A molding machine dedicated to the gas-assist process was introduced by Gas Injection Ltd. of the U.K. The machines have low clamp forces and large platen areas and shot sizes. A gas nozzle with an integrated shut-off valve is standard. Gas-control equipment is housed in the machine frame, and gas connections are built into both platens. Current sizes are 22 to 660 tons, and a 1320-tonner is in the works.
Arburg showed a smart-card production line designed to make 800 cards/hr in a single-cavity tool supplied by Axxicon. Called "Smartliner 800," the system features integrated parts handling and laser marking.
A 55-ton all-electric CD machine was shown by Milacron, while Nissei introduced an all-electric 44-tonner for CDs and DVDs.
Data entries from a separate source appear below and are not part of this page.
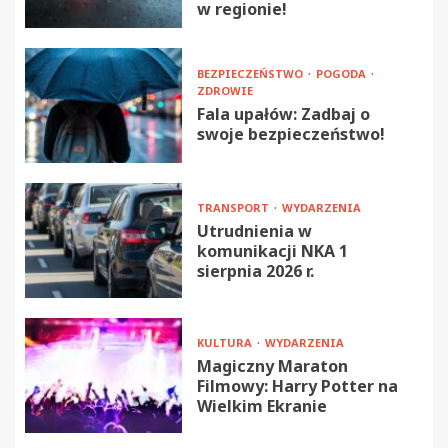
w regionie!
BEZPIECZEŃSTWO
POGODA
ZDROWIE
Fala upałów: Zadbaj o
swoje bezpieczeństwo!
TRANSPORT
WYDARZENIA
Utrudnienia w
komunikacji NKA 1
sierpnia 2026 r.
KULTURA
WYDARZENIA
Magiczny Maraton
Filmowy: Harry Potter na
Wielkim Ekranie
It was shown with a compact replication system that fits into 1 square meter.
Krauss-Maffei showed a revamped CD injection-compression machine with a shortened injection unit and enlarged barrel diameter. For DVDs, Krauss-Maffei has developed a uv bonder as an alternative to the company's hot-melt bonder. This development will allow the company to introduce a complete DVD-9 line this year.
Boy showed its 12-ton machine with a needle injection unit capable of shot volumes as small as 2 cc. Smaller shots are in development. As further testimony to the interest in micro molding, Battenfeld showed off a 5.5-ton system with three-stage injection, and Milacron added a 0.11-g auxiliary micro injector to a 95-ton press (see PT, Aug. '98, p. 41 and Sept. '98, p. 59).
LIM plus gas
Engel added gas assist to a 55-ton LSR machine in order to make a sprueless medical catheter in a two-cavity cold-runner thermoset mold. Meanwhile, Arburg has added its high-end Selogica controller to its LSR systems. The controller is said to simplify operation by handling set-up of the LSR pump.
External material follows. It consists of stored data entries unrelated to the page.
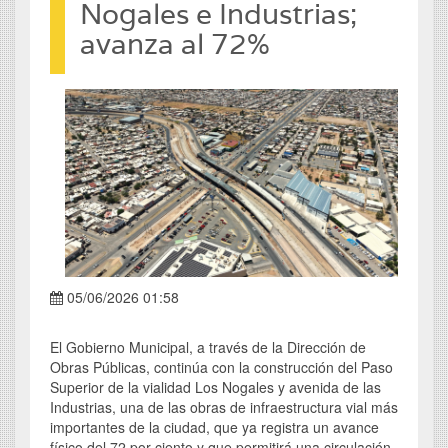
Nogales e Industrias;
avanza al 72%
05/06/2026 01:58
El Gobierno Municipal, a través de la Dirección de
Obras Públicas, continúa con la construcción del Paso
Superior de la vialidad Los Nogales y avenida de las
Industrias, una de las obras de infraestructura vial más
importantes de la ciudad, que ya registra un avance
físico del 72 por ciento y que permitirá una circulación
Simulation gets a new dimension
Addressing the need to better simulate flow into thick parts like electronic connectors, two companies introduced what are described as the first "true 3-D" flow-simulation packages. Moldflow's new MF/Flow 3D software builds a 3-D mesh out of tetrahedral solid elements (PT, Dec. '98, p. 11). Plastics & Computer introduced FaSolid PC software that relies on hexahedral or brick-shaped solid elements.
Robots lend a hand
Husky's new Moduline top-entry robot has 110-lb payload capacity and a long stripping axis, suiting it to deep-draw parts. It was shown in an in-line configuration, depositing parts at the end of the machine rather than the side. The result is a narrow work cell.
Another new robot was shown by Italy's Sytrama, which recently became part of AEC Sterling Corp. The company's RSV 202 robot uses a new linear motor to drastically reduce the number of moving parts.